In "Wait It Out", an astronaut marooned on Pluto exposes himself to the planet's extreme cold, intending to go into frozen sleep until rescue eventually comes, but finds his brain still functioning due to superconductivity.

In "Not Long Before the End", magic is real but is an exhaustible resource. An extremely old wizard who would otherwise long since have died of old age maintains his middle-aged condition by magic. When confronted by a dull warrior who is possessed by a demon, the wizard works a spell to destroy the demon by exhausting all the nearby magic. He then easily dispatches the warrior with a non-magical weapon, and his girlfriend carries him out of the magic-exhausted zone before he can die of old age.
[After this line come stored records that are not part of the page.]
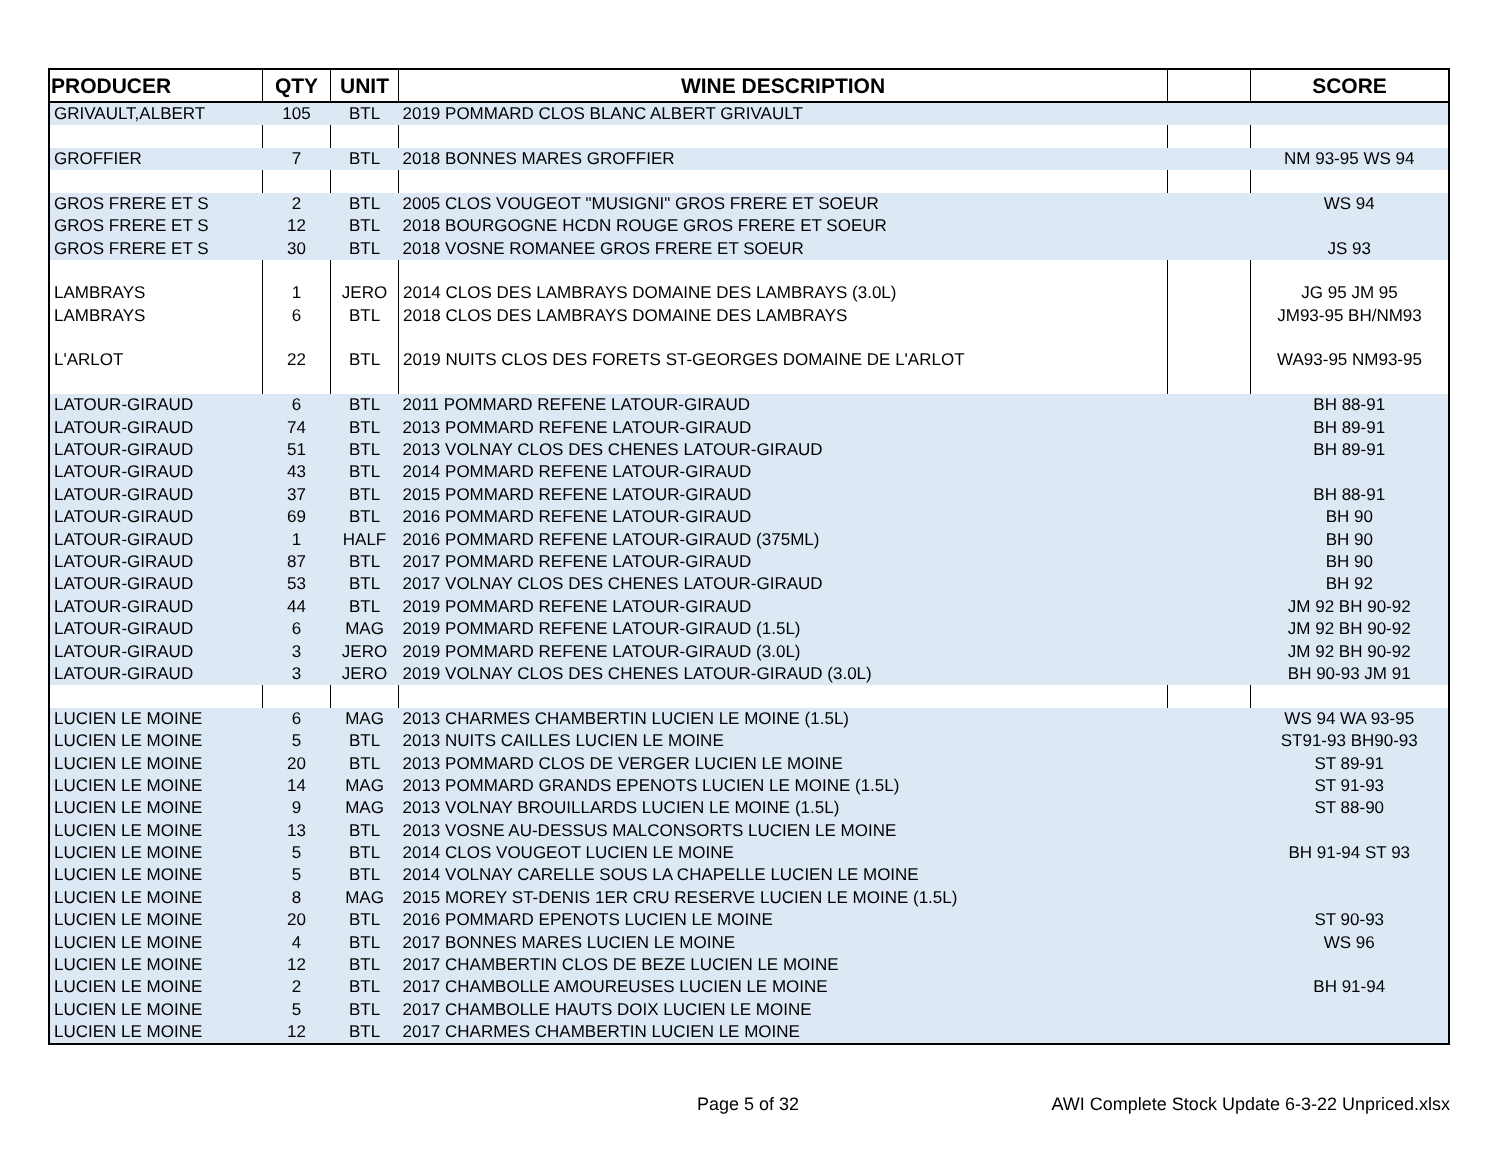| PRODUCER | QTY | UNIT | WINE DESCRIPTION | | SCORE |
| --- | --- | --- | --- | --- | --- |
| GRIVAULT,ALBERT | 105 | BTL | 2019 POMMARD CLOS BLANC ALBERT GRIVAULT | | |
| GROFFIER | 7 | BTL | 2018 BONNES MARES GROFFIER | | NM 93-95 WS 94 |
| GROS FRERE ET S | 2 | BTL | 2005 CLOS VOUGEOT "MUSIGNI" GROS FRERE ET SOEUR | | WS 94 |
| GROS FRERE ET S | 12 | BTL | 2018 BOURGOGNE HCDN ROUGE GROS FRERE ET SOEUR | | |
| GROS FRERE ET S | 30 | BTL | 2018 VOSNE ROMANEE GROS FRERE ET SOEUR | | JS 93 |
| LAMBRAYS | 1 | JERO | 2014 CLOS DES LAMBRAYS DOMAINE DES LAMBRAYS (3.0L) | | JG 95 JM 95 |
| LAMBRAYS | 6 | BTL | 2018 CLOS DES LAMBRAYS DOMAINE DES LAMBRAYS | | JM93-95 BH/NM93 |
| L'ARLOT | 22 | BTL | 2019 NUITS CLOS DES FORETS ST-GEORGES DOMAINE DE L'ARLOT | | WA93-95 NM93-95 |
| LATOUR-GIRAUD | 6 | BTL | 2011 POMMARD REFENE LATOUR-GIRAUD | | BH 88-91 |
| LATOUR-GIRAUD | 74 | BTL | 2013 POMMARD REFENE LATOUR-GIRAUD | | BH 89-91 |
| LATOUR-GIRAUD | 51 | BTL | 2013 VOLNAY CLOS DES CHENES LATOUR-GIRAUD | | BH 89-91 |
| LATOUR-GIRAUD | 43 | BTL | 2014 POMMARD REFENE LATOUR-GIRAUD | | |
| LATOUR-GIRAUD | 37 | BTL | 2015 POMMARD REFENE LATOUR-GIRAUD | | BH 88-91 |
| LATOUR-GIRAUD | 69 | BTL | 2016 POMMARD REFENE LATOUR-GIRAUD | | BH 90 |
| LATOUR-GIRAUD | 1 | HALF | 2016 POMMARD REFENE LATOUR-GIRAUD (375ML) | | BH 90 |
| LATOUR-GIRAUD | 87 | BTL | 2017 POMMARD REFENE LATOUR-GIRAUD | | BH 90 |
| LATOUR-GIRAUD | 53 | BTL | 2017 VOLNAY CLOS DES CHENES LATOUR-GIRAUD | | BH 92 |
| LATOUR-GIRAUD | 44 | BTL | 2019 POMMARD REFENE LATOUR-GIRAUD | | JM 92 BH 90-92 |
| LATOUR-GIRAUD | 6 | MAG | 2019 POMMARD REFENE LATOUR-GIRAUD (1.5L) | | JM 92 BH 90-92 |
| LATOUR-GIRAUD | 3 | JERO | 2019 POMMARD REFENE LATOUR-GIRAUD (3.0L) | | JM 92 BH 90-92 |
| LATOUR-GIRAUD | 3 | JERO | 2019 VOLNAY CLOS DES CHENES LATOUR-GIRAUD (3.0L) | | BH 90-93 JM 91 |
| LUCIEN LE MOINE | 6 | MAG | 2013 CHARMES CHAMBERTIN LUCIEN LE MOINE (1.5L) | | WS 94 WA 93-95 |
| LUCIEN LE MOINE | 5 | BTL | 2013 NUITS CAILLES LUCIEN LE MOINE | | ST91-93 BH90-93 |
| LUCIEN LE MOINE | 20 | BTL | 2013 POMMARD CLOS DE VERGER LUCIEN LE MOINE | | ST 89-91 |
| LUCIEN LE MOINE | 14 | MAG | 2013 POMMARD GRANDS EPENOTS LUCIEN LE MOINE (1.5L) | | ST 91-93 |
| LUCIEN LE MOINE | 9 | MAG | 2013 VOLNAY BROUILLARDS LUCIEN LE MOINE (1.5L) | | ST 88-90 |
| LUCIEN LE MOINE | 13 | BTL | 2013 VOSNE AU-DESSUS MALCONSORTS LUCIEN LE MOINE | | |
| LUCIEN LE MOINE | 5 | BTL | 2014 CLOS VOUGEOT LUCIEN LE MOINE | | BH 91-94 ST 93 |
| LUCIEN LE MOINE | 5 | BTL | 2014 VOLNAY CARELLE SOUS LA CHAPELLE LUCIEN LE MOINE | | |
| LUCIEN LE MOINE | 8 | MAG | 2015 MOREY ST-DENIS 1ER CRU RESERVE LUCIEN LE MOINE (1.5L) | | |
| LUCIEN LE MOINE | 20 | BTL | 2016 POMMARD EPENOTS LUCIEN LE MOINE | | ST 90-93 |
| LUCIEN LE MOINE | 4 | BTL | 2017 BONNES MARES LUCIEN LE MOINE | | WS 96 |
| LUCIEN LE MOINE | 12 | BTL | 2017 CHAMBERTIN CLOS DE BEZE LUCIEN LE MOINE | | |
| LUCIEN LE MOINE | 2 | BTL | 2017 CHAMBOLLE AMOUREUSES LUCIEN LE MOINE | | BH 91-94 |
| LUCIEN LE MOINE | 5 | BTL | 2017 CHAMBOLLE HAUTS DOIX LUCIEN LE MOINE | | |
| LUCIEN LE MOINE | 12 | BTL | 2017 CHARMES CHAMBERTIN LUCIEN LE MOINE | | |
Page 5 of 32 AWI Complete Stock Update 6-3-22 Unpriced.xlsx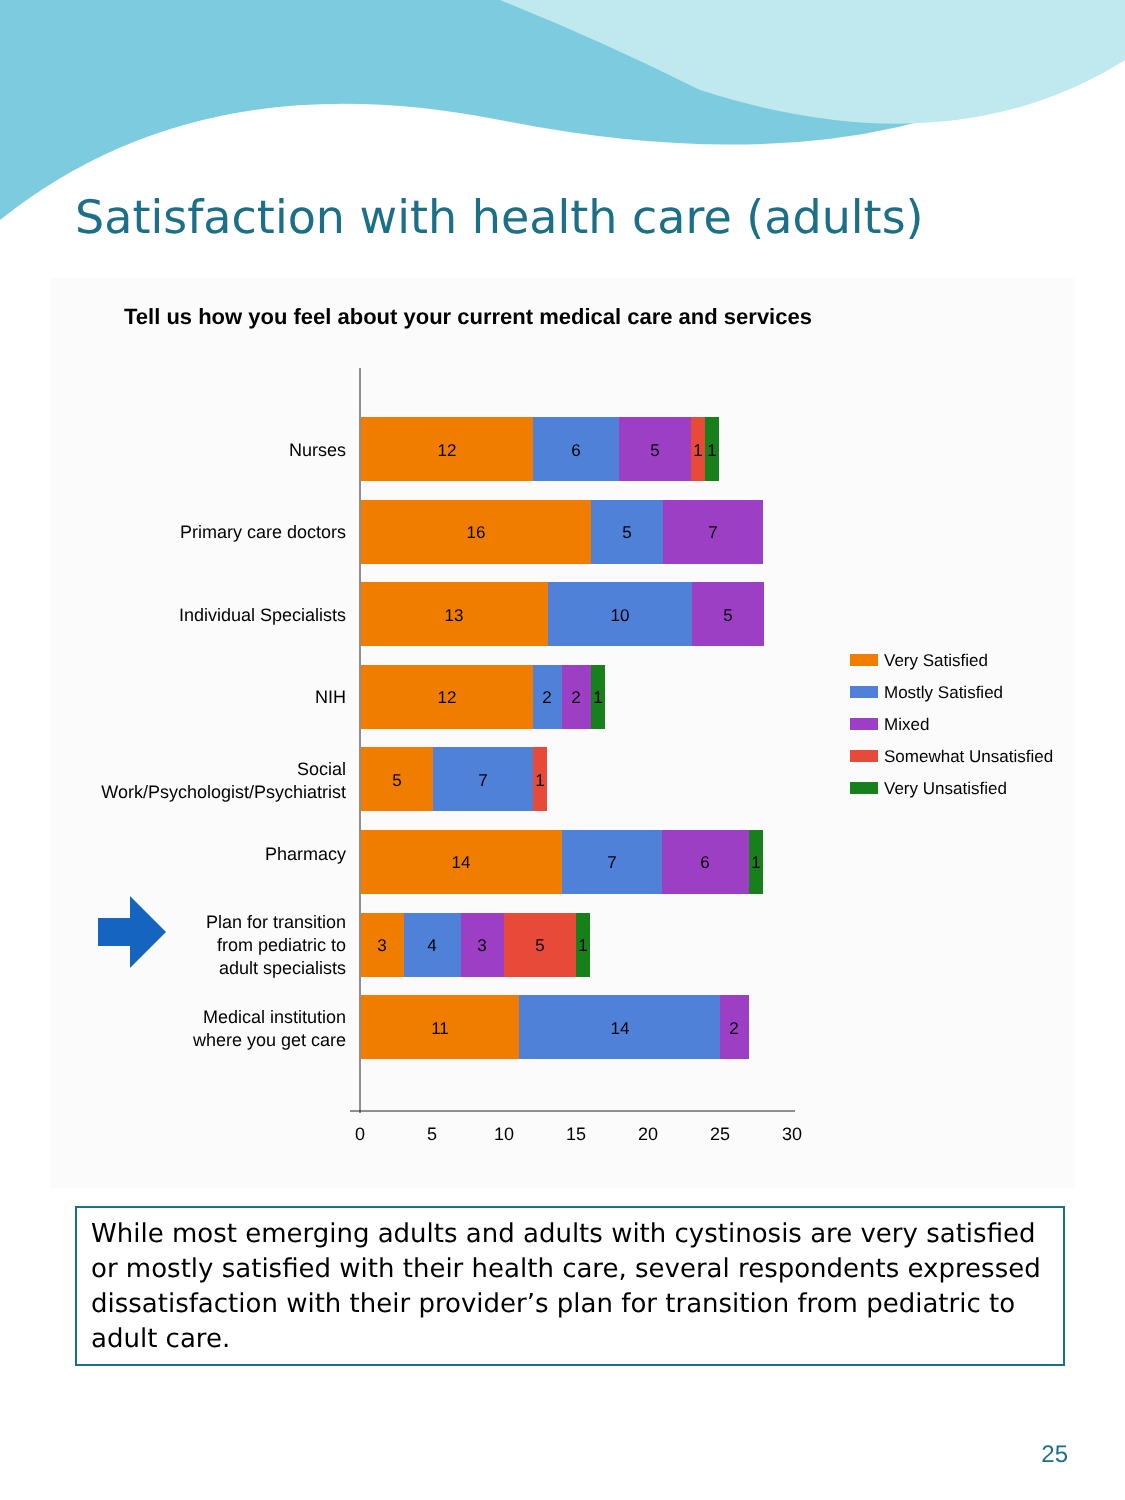Satisfaction with health care (adults)
Tell us how you feel about your current medical care and services
0
5
10
15
20
25
30
Nurses
Primary care doctors
Individual Specialists
NIH
Social
Work/Psychologist/Psychiatrist
Pharmacy
Plan for transition
from pediatric to
adult specialists
Medical institution
where you get care
12
6
5
1
1
16
5
7
13
10
5
12
2
2
1
5
7
1
14
7
6
1
3
4
3
5
1
11
14
2
Very Satisfied
Mostly Satisfied
Mixed
Somewhat Unsatisfied
Very Unsatisfied
While most emerging adults and adults with cystinosis are very satisfied or mostly satisfied with their health care, several respondents expressed dissatisfaction with their provider’s plan for transition from pediatric to adult care.
25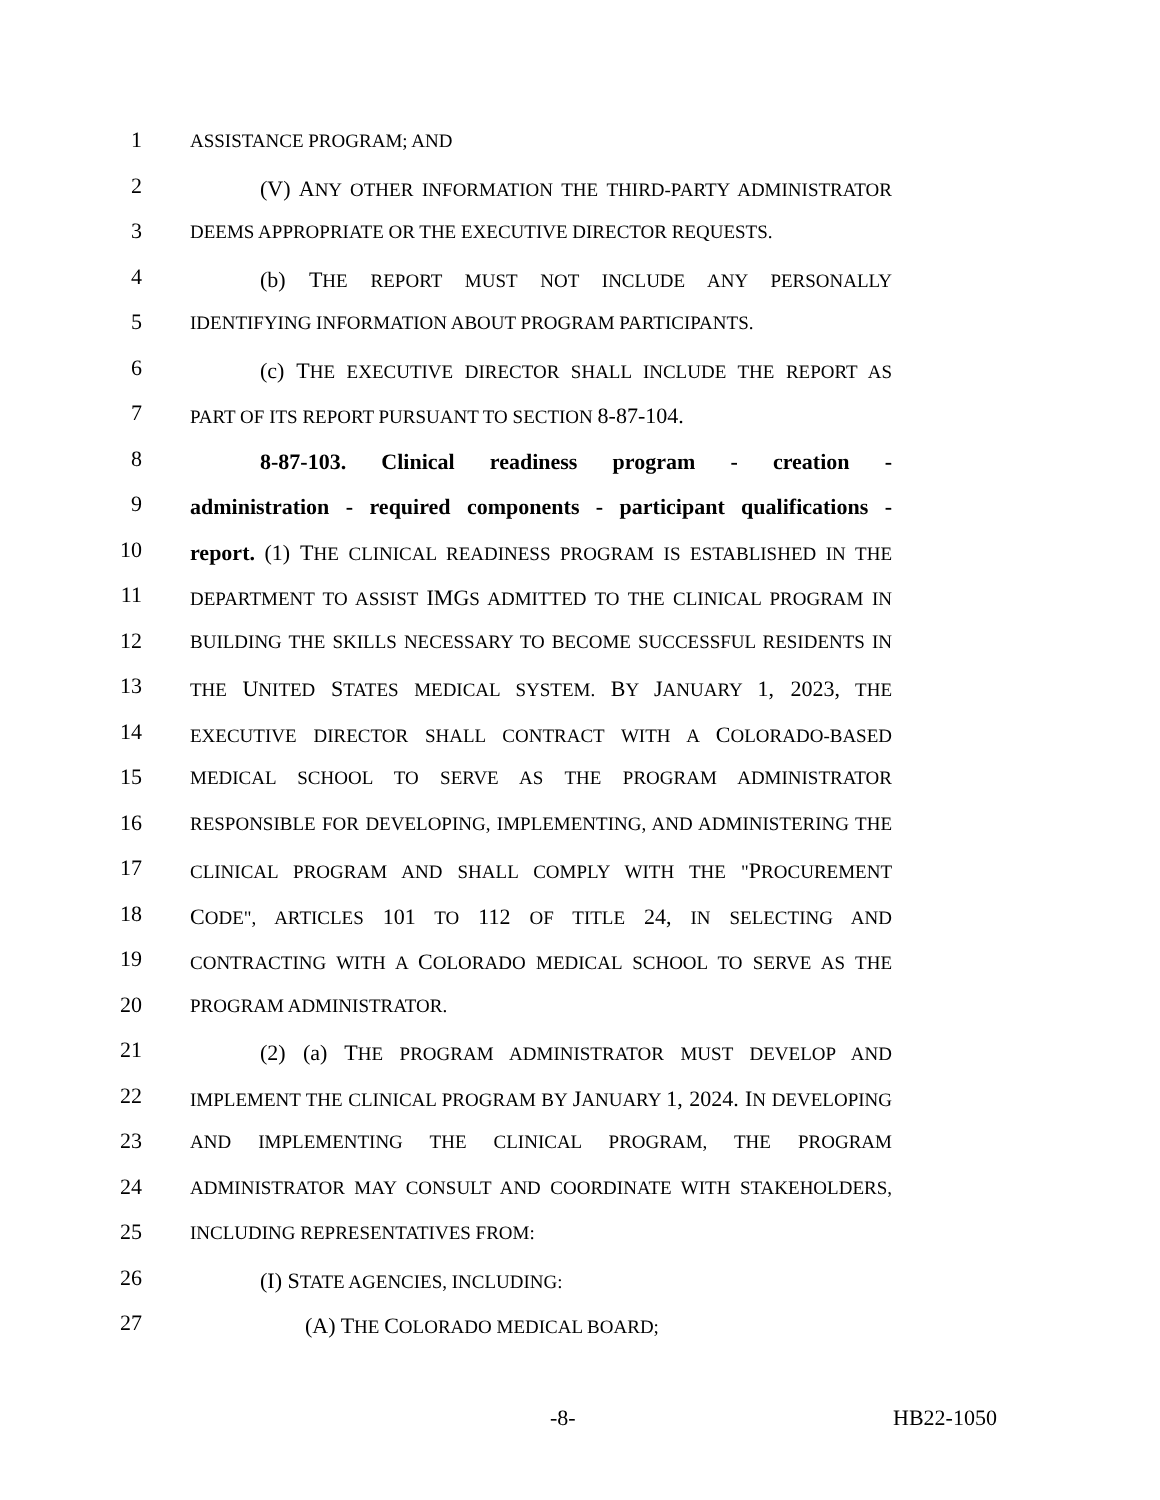1
ASSISTANCE PROGRAM; AND
2
(V) ANY OTHER INFORMATION THE THIRD-PARTY ADMINISTRATOR
3
DEEMS APPROPRIATE OR THE EXECUTIVE DIRECTOR REQUESTS.
4
(b) THE REPORT MUST NOT INCLUDE ANY PERSONALLY
5
IDENTIFYING INFORMATION ABOUT PROGRAM PARTICIPANTS.
6
(c) THE EXECUTIVE DIRECTOR SHALL INCLUDE THE REPORT AS
7
PART OF ITS REPORT PURSUANT TO SECTION 8-87-104.
8
8-87-103. Clinical readiness program - creation -
9
administration - required components - participant qualifications -
10
report. (1) THE CLINICAL READINESS PROGRAM IS ESTABLISHED IN THE
11
DEPARTMENT TO ASSIST IMGS ADMITTED TO THE CLINICAL PROGRAM IN
12
BUILDING THE SKILLS NECESSARY TO BECOME SUCCESSFUL RESIDENTS IN
13
THE UNITED STATES MEDICAL SYSTEM. BY JANUARY 1, 2023, THE
14
EXECUTIVE DIRECTOR SHALL CONTRACT WITH A COLORADO-BASED
15
MEDICAL SCHOOL TO SERVE AS THE PROGRAM ADMINISTRATOR
16
RESPONSIBLE FOR DEVELOPING, IMPLEMENTING, AND ADMINISTERING THE
17
CLINICAL PROGRAM AND SHALL COMPLY WITH THE "PROCUREMENT
18
CODE", ARTICLES 101 TO 112 OF TITLE 24, IN SELECTING AND
19
CONTRACTING WITH A COLORADO MEDICAL SCHOOL TO SERVE AS THE
20
PROGRAM ADMINISTRATOR.
21
(2) (a) THE PROGRAM ADMINISTRATOR MUST DEVELOP AND
22
IMPLEMENT THE CLINICAL PROGRAM BY JANUARY 1, 2024. IN DEVELOPING
23
AND IMPLEMENTING THE CLINICAL PROGRAM, THE PROGRAM
24
ADMINISTRATOR MAY CONSULT AND COORDINATE WITH STAKEHOLDERS,
25
INCLUDING REPRESENTATIVES FROM:
26
(I) STATE AGENCIES, INCLUDING:
27
(A) THE COLORADO MEDICAL BOARD;
-8- HB22-1050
For now, he's saved. But he reflects that someday all the magic everywhere will be gone, and then the stupid warriors will win all the fights.

In "Unfinished Story #1", a wizard describes a temperature-control spell that works by having a dull-witted demon select the kinetic energy of air molecules entering and leaving the room. His listener compliments him on the cleverness of the spell. But the wizard says that his clerk invented the spell, and calls him into the room: "Oh, Maxwell..."

"Unfinished Story #2" is a one-liner.

And "What Can You Say About Chocolate-Covered Manhole Covers" explains all of the creation myths as a breeding experiment by aliens.